肝血管腫の紹介

  最近.多くの患者さんから肝血管腫について相談を受け.質問を受けました。そこで.同僚や患者さんの参考になればと思い.私の臨床経験をもとに肝血管腫の治療知識についてお話ししたいと思います。  肝血管腫は.肝臓の良性腫瘍の中で最も多く.30~50歳代の中年女性に多く発生します。男女比は1:5~6程度です。 組織学的には.肝内血管腫は血管奇形であり.含有する線維組織の量によって硬化性血管腫.血管内皮腫.毛細血管腫.空洞性血管腫に分類されます。臨床的には海綿状血管腫が最も多く.一般に肝血管腫と呼ばれます。腫瘍の大きさは様々で.ほとんどが孤立性または多発性ですが.右肝に多くみられます。小さいものは顕微鏡でないと診断できませんが.大きいものでは10kgにもなります。発病はゆっくりで.数年から10年程度続くこともあります。  肝血管腫の正確な病因はまだ不明ですが.先天性の発生異常(肝臓の中に胚性血管の形の悪い芽ができる)が最も有力とされています。また.感染後に肝臓の毛細血管が変形して空胞状に拡張し.周囲の血管が鬱血して拡張した結果.局所的に血行が滞り.スポンジ状に拡張したと考える学者もいます。最近でも.肝血管腫は肝動脈系由来であることが判明しています。一部の学者は.女性の思春期.妊娠.経口避妊薬などで血管腫の成長速度が加速されることがあることを観察しています。女性ホルモンも血管腫の発症機序の一つであると考えられています。  臨床症状 腫瘍が小さいと無症状のこともありますが.通常.健康診断や他の病気の郭清で発見されます。
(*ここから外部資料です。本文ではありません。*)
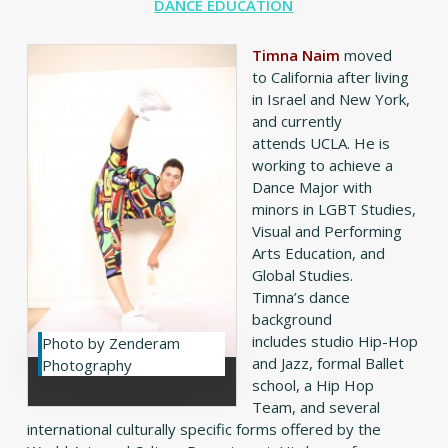
DANCE EDUCATION
Timna Naim
moved
to California after living
in Israel and New York,
and currently
attends UCLA. He is
working to achieve a
Dance Major with
minors in LGBT Studies,
Visual and Performing
Arts Education, and
Global Studies.
Timna’s dance
background
includes studio Hip-Hop
Photo by Zenderam
and Jazz, formal Ballet
Photography
school, a Hip Hop
Team, and several
international culturally specific forms offered by the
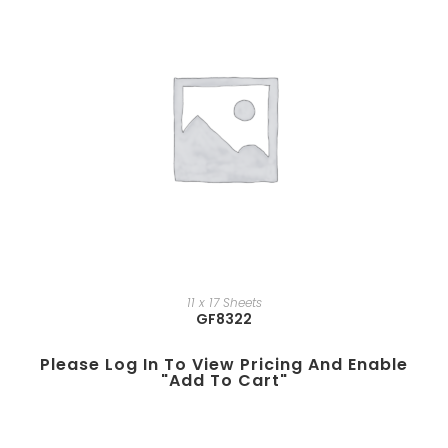
11 x 17 Sheets
GF8322
Please Log In To View Pricing And Enable
"add To Cart"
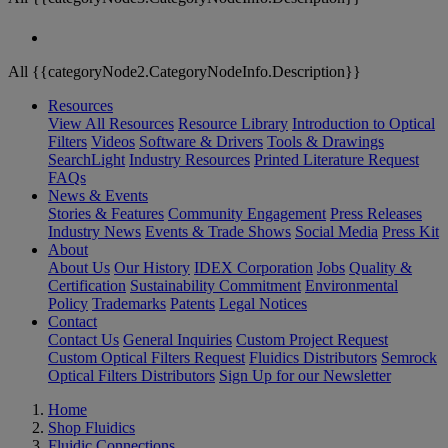
All {{categoryNode2.CategoryNodeInfo.Description}}
Resources
View All Resources
Resource Library
Introduction to Optical
Filters
Videos
Software & Drivers
Tools & Drawings
SearchLight
Industry Resources
Printed Literature Request
FAQs
News & Events
Stories & Features
Community Engagement
Press Releases
Industry News
Events & Trade Shows
Social Media
Press Kit
About
About Us
Our History
IDEX Corporation
Jobs
Quality &
Certification
Sustainability Commitment
Environmental
Policy
Trademarks
Patents
Legal Notices
Contact
Contact Us
General Inquiries
Custom Project Request
Custom Optical Filters Request
Fluidics Distributors
Semrock
Optical Filters Distributors
Sign Up for our Newsletter
Home
Shop Fluidics
Fluidic Connections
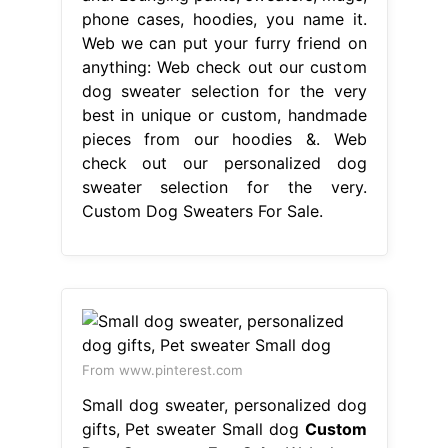
phone cases, hoodies, you name it.
Web we can put your furry friend on
anything: Web check out our custom
dog sweater selection for the very
best in unique or custom, handmade
pieces from our hoodies &. Web
check out our personalized dog
sweater selection for the very.
Custom Dog Sweaters For Sale.
From www.pinterest.com
Small dog sweater, personalized dog
gifts, Pet sweater Small dog
Custom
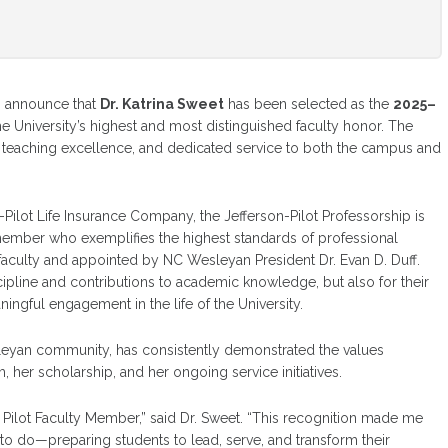
o announce that
Dr. Katrina Sweet
has been selected as the
2025–
e University’s highest and most distinguished faculty honor. The
 teaching excellence, and dedicated service to both the campus and
-Pilot Life Insurance Company, the Jefferson-Pilot Professorship is
ember who exemplifies the highest standards of professional
faculty and appointed by NC Wesleyan President Dr. Evan D. Duff.
ipline and contributions to academic knowledge, but also for their
ful engagement in the life of the University.
sleyan community, has consistently demonstrated the values
her scholarship, and her ongoing service initiatives.
Pilot Faculty Member,” said Dr. Sweet. “This recognition made me
 to do—preparing students to lead, serve, and transform their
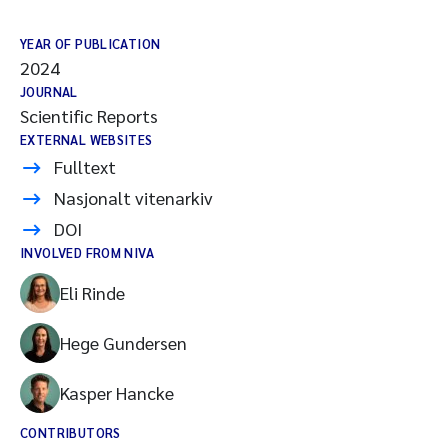
YEAR OF PUBLICATION
2024
JOURNAL
Scientific Reports
EXTERNAL WEBSITES
Fulltext
Nasjonalt vitenarkiv
DOI
INVOLVED FROM NIVA
Eli Rinde
Hege Gundersen
Kasper Hancke
CONTRIBUTORS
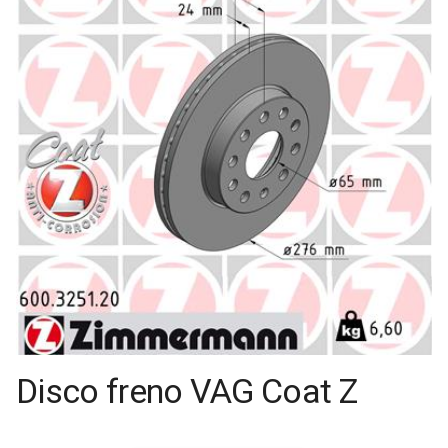
Disco freno VAG Coat Z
腫瘍径が4cmを超えると.少数の患者さんに非特異的な腹部症状が現れ.主に肝腫大や消化器腫瘍などの隣接臓器の圧迫により.上腹部不快感.腹部膨満感.腹痛.食欲不振.吐き気.急性腹症などの症状が現れることがあります。大きな血管腫でも自然破裂による出血はまれです。消耗性凝固障害を特徴とするKasabach-Merritt症候群は.程度の差こそあれ.巨大血管腫で時折みられます。また.まれに胆汁性出血を起こすことがあります。  診断は.患者の肝疾患歴.血清学的検査.臨床症状を考慮し.超音波検査.または超音波検査とCTやMRIを併用して確認することができる。具体的な画像解析については.ここでは詳しく説明しません。  肝血管腫の治療は.大きさ.部位.成長速度.臨床症状の有無.診断の正確さによって異なります。無症状の小さな肝血管腫は治療の必要はありませんが.3~6ヶ月に一度は超音波検査を行う必要があります。腫瘤の変化をダイナミックに観察する 臨床経験と合わせて,患者の利益,安全性,有効性の原則に基づき,以下の点をまとめる。 (1) 直径10cm以上の腫瘤 (2) 外傷や大量出血の可能性のある直径10cm以下の腫瘤。  (3) 直径3~6cmの腫瘤で.腫瘤は小さいが臨床症状がある場合.あるいは他の腫瘤の可能性が否定できない場合.上記のポイントのいずれかに該当する場合は外科的手術が必要である。  手術の選択肢:肝切除.血管腫剥離.血管腫縫合.肝動脈結紮.マイクロ波掻爬.高周波熱破壊.肝動脈塞栓術.その他。